**What to produce**:
Every line below from the one containing "personal or political attacks" through the one containing "not act on complaints" must be transcribed exactly. Omit all lines outside that stretch.

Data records
*-*-*

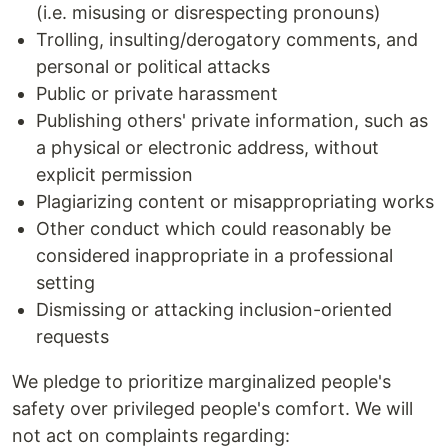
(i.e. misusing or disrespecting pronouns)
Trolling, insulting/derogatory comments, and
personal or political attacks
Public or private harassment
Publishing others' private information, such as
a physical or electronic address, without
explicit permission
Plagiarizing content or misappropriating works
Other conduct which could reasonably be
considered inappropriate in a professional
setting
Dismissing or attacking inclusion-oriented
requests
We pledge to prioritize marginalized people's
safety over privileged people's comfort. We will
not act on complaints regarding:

*-*-*

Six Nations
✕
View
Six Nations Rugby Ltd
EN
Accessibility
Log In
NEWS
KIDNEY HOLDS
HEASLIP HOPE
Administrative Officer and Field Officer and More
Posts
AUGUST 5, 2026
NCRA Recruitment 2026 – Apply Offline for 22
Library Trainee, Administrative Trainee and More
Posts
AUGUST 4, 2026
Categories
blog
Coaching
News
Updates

*-*-*

**Answer for the task**:
personal or political attacks
Public or private harassment
Publishing others' private information, such as
a physical or electronic address, without
explicit permission
Plagiarizing content or misappropriating works
Other conduct which could reasonably be
considered inappropriate in a professional
setting
Dismissing or attacking inclusion-oriented
requests
We pledge to prioritize marginalized people's
safety over privileged people's comfort. We will
not act on complaints regarding:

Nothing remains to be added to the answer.